Pastures in the early head stage, where the heads have emerged, and the flowers are fully open and there are some immature seeds meet the nutritional needs of both the mature cow and the first calf heifer.  When the forage matures to the late head stage where the seeds are in the milk stage and soft it is likely that this forage will not meet the nutritional needs of the first calf heifer and it is border line forage for meeting the needs of the mid-lactation mature cow.

The challenge in pasture management this year has been clipping pastures to remove seed heads, in most cases the soil has been too wet.  As soils begin to dry, clipping some pasture paddocks to improve forage quality may be a good management practice, especially if there are first calf heifers in the herd. 

I do need to point out that even though tables say that late head forage has marginal quality in regards to meeting the nutrient requirements of mid-lactation cattle, these analyses are typically done on the whole plant, similar to a hay making situation.  The reality of grazing is that animals are able to do some selection and consume a higher nutrient content than would be reflected in the whole plant.  In a pasture paddock where the forage is at the late head stage, the cattle may eat the seed heads, some stem, and the plant leaves.  The nutrient content of this selection is higher compared to the whole plant.  Much of the low quality stem may be left behind, or in the case of high stocking densities, trampled down into the soil.

The second goal is to insure that pastures are not over-grazed.  During the spring flush, pastures are growing so rapidly that the management strategy generally is to just top the grass off and keep moving quickly through the paddocks.  As we get into summer weather with higher temperatures and less rainfall, cool season grass growth will slow down.   Managers need to keep an eye on residual grass height, in other words, they need to know when to get cattle out of a pasture paddock.  The goal should be to leave about 4 inches of pasture height when cattle are moved to the next paddock.  On the other end, begin grazing a paddock when there is around 8 to 10 inches of  height.  Provide a rest period to allow pasture paddocks to regrow to the 8 to 10 inch height before they are grazed again.  Pasture paddocks that maintain a 4 inch residual will regrow more quickly than paddocks grazed lower.  They will be ready for another grazing pass sooner.

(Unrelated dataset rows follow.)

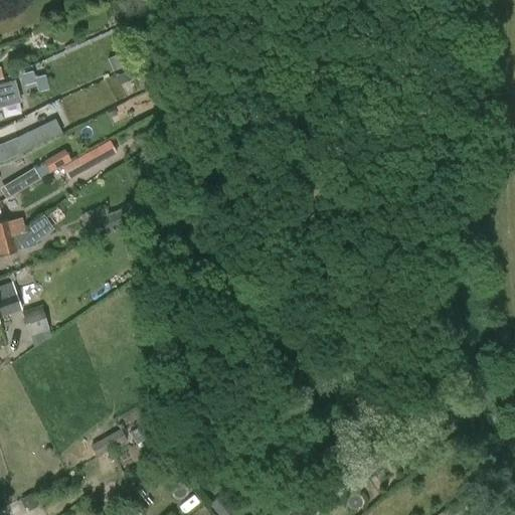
[(117,55),(108,60),(113,71),(122,67),(117,55)]
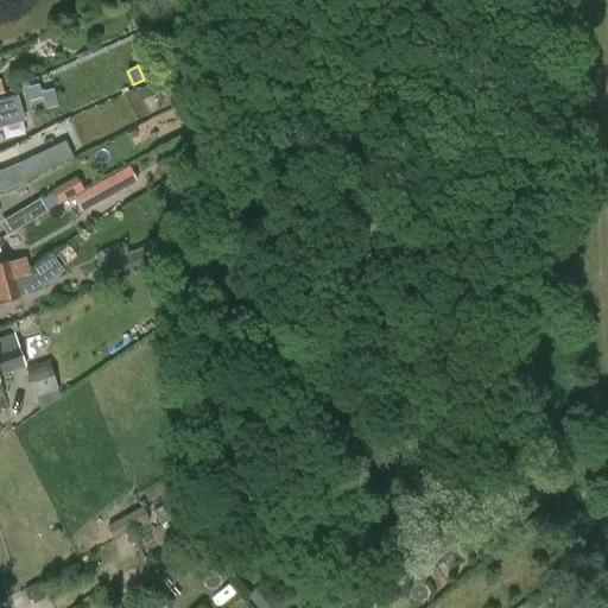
[(153,95),(149,86),(135,92),(139,101),(153,95)]
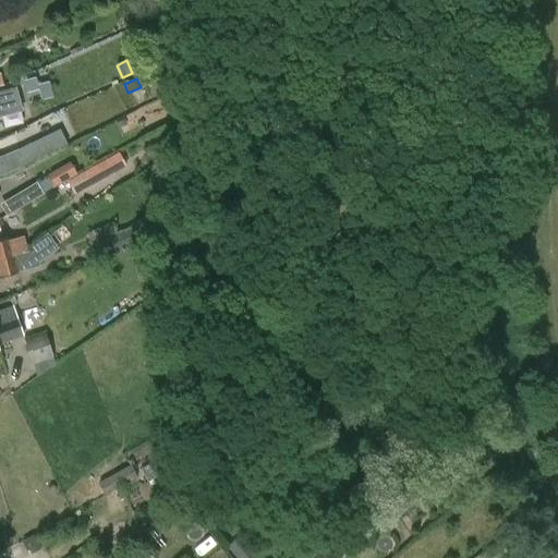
[(51,97),(50,81),(27,82),(28,98),(51,97)]
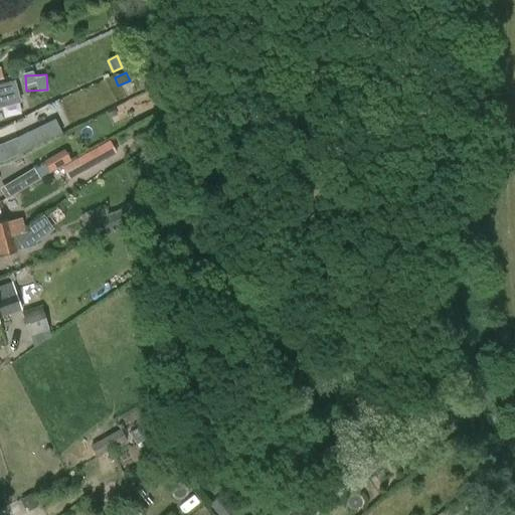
[(34,132),(19,139),(25,152),(40,144),(34,132)]
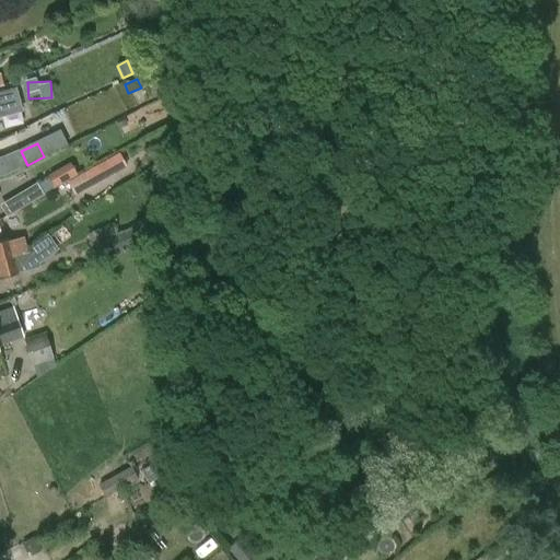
[(0,176),(2,176),(20,168),(16,153),(0,160),(0,176)]
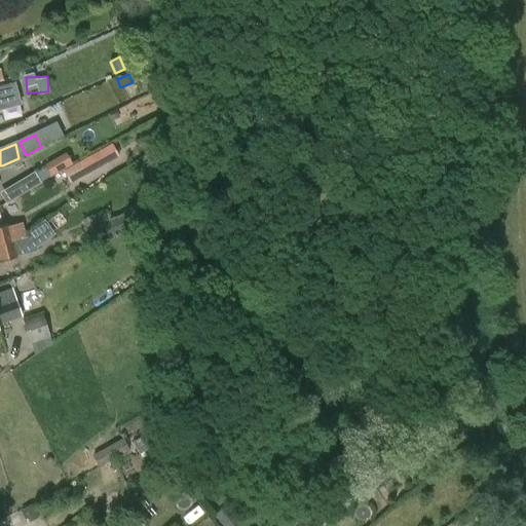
[(63,172),(70,184),(88,173),(82,161),(63,172)]
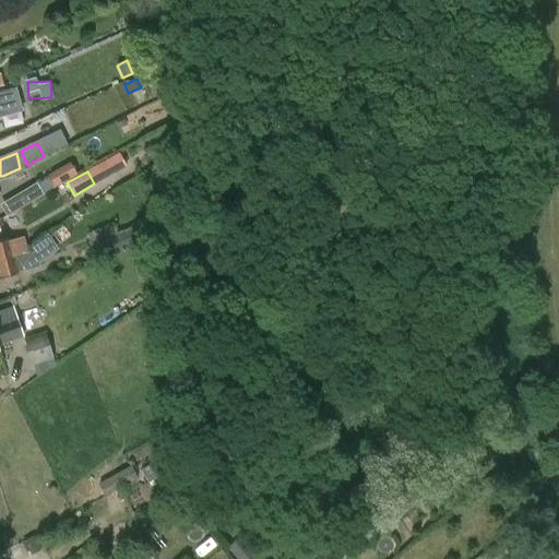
[(37,183),(0,205),(7,216),(44,194),(37,183)]
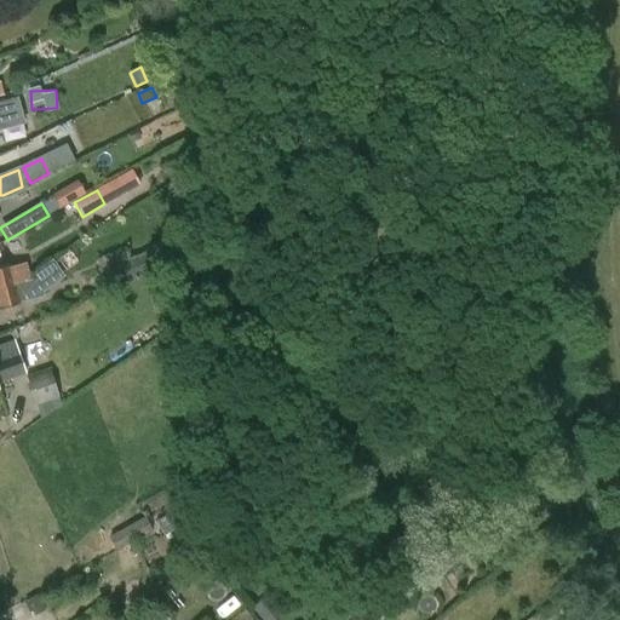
[(130,259),(126,250),(98,260),(109,288),(115,286),(116,290),(138,281),(135,273),(158,263),(153,251),(130,259)]
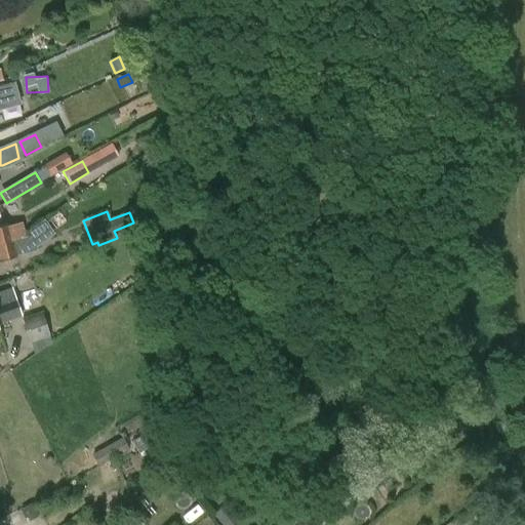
[(0,242),(0,258),(0,259),(0,260),(16,255),(38,251),(37,247),(54,235),(44,219),(28,232),(30,237),(12,241),(11,240),(0,242)]
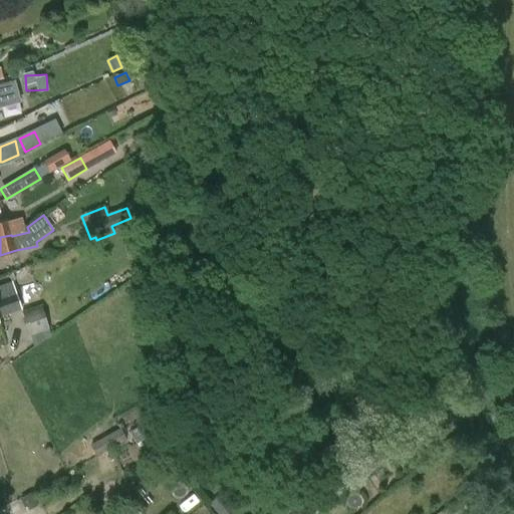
[(8,220),(0,222),(0,237),(11,235),(11,234),(8,220)]
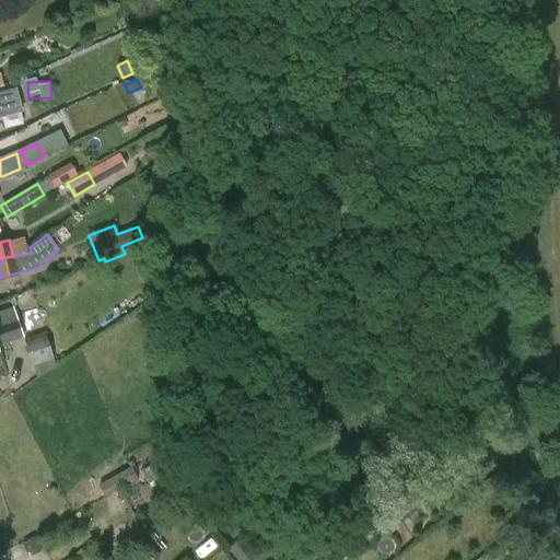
[(0,346),(23,338),(15,314),(0,319),(0,346)]
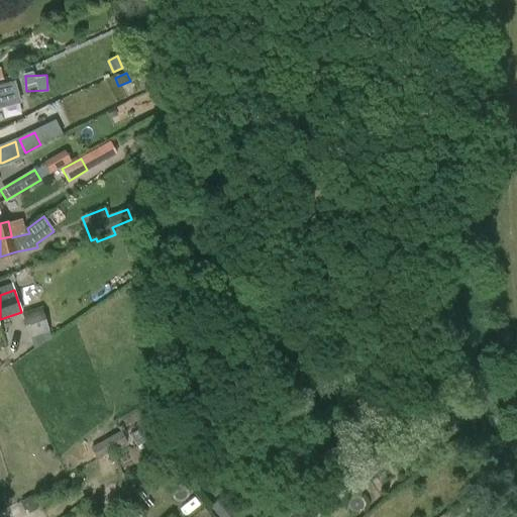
[(49,331),(41,307),(22,314),(30,338),(49,331)]
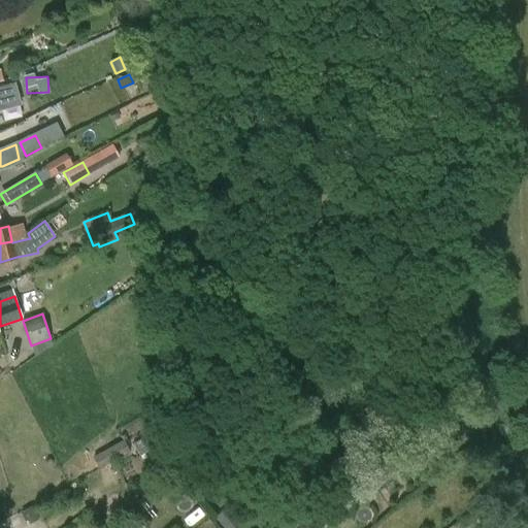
[(124,442),(94,457),(99,466),(128,451),(124,442)]
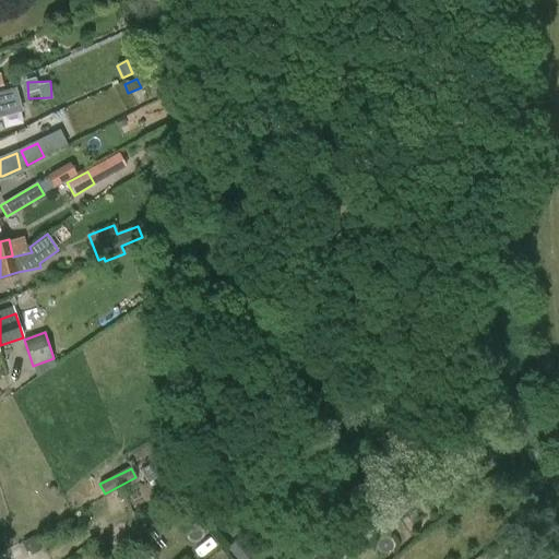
[(182,518),(200,514),(191,473),(174,476),(182,518)]
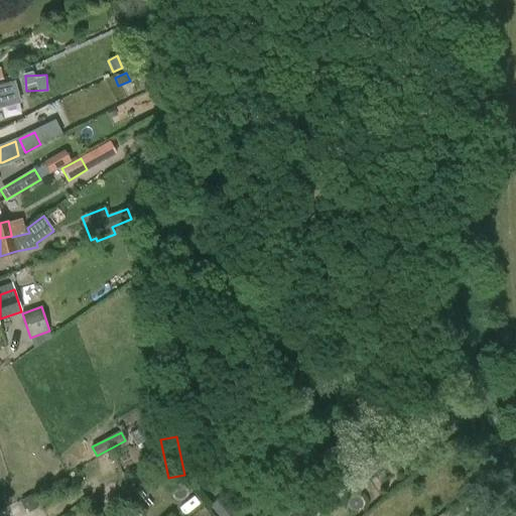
[(423,458),(427,462),(445,445),(442,441),(423,458)]
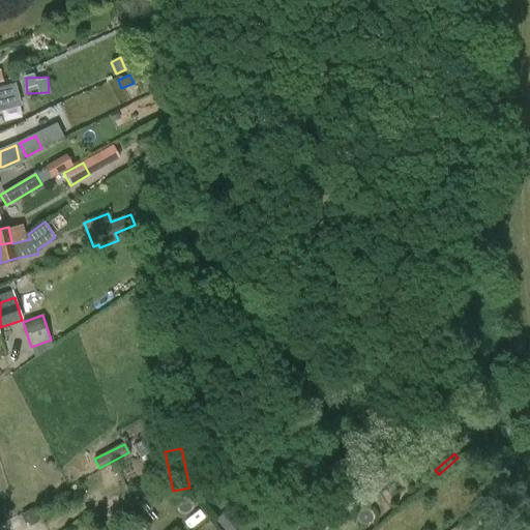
[(310,514),(321,528),(331,519),(320,505),(310,514)]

Beginning a grazing pass at 8-10 inches and ending at 4 inches will pay some dividends in terms of animal performance.  It is known that cattle are only going to graze between 6 to 9 hours per day.  During that time they will average about 30,000 bites.  If they do not get a full mouth full of forage with each bite they will not graze more time or take more bites.   Forage intake is correlated with animal performance.  To meet nutrient requirements for milk production, growth and weight gain there must be adequate intake.  Cattle can get full mouthfuls with every bite when the forage is between 4 to 8 inches in height.  Cattle can graze lower than 4 inches, but they do not always get a full mouthful and total intake declines.

The third goal is to begin to look ahead during the summer period and follow a grazing management plan that allows some pasture paddocks to get stockpiled beginning in August.  This will require identifying those pasture paddocks that have the best soil drainage.  Remember that tall fescue is our best grass species for stockpiling if the plan is to use this forage for winter feeding, so identify pasture paddocks with a high percentage of fescue.  These paddocks will also need to be clipped to remove the seed heads and reset the plant into vegetative growth.  To accomplish this goal it may be necessary to include a plan to feed some hay in the late summer to early fall period to free up some paddocks for stockpiling.  This may be a wise use of some low quality first cut hay that will leverage the growth of some higher quality forage for winter feeding.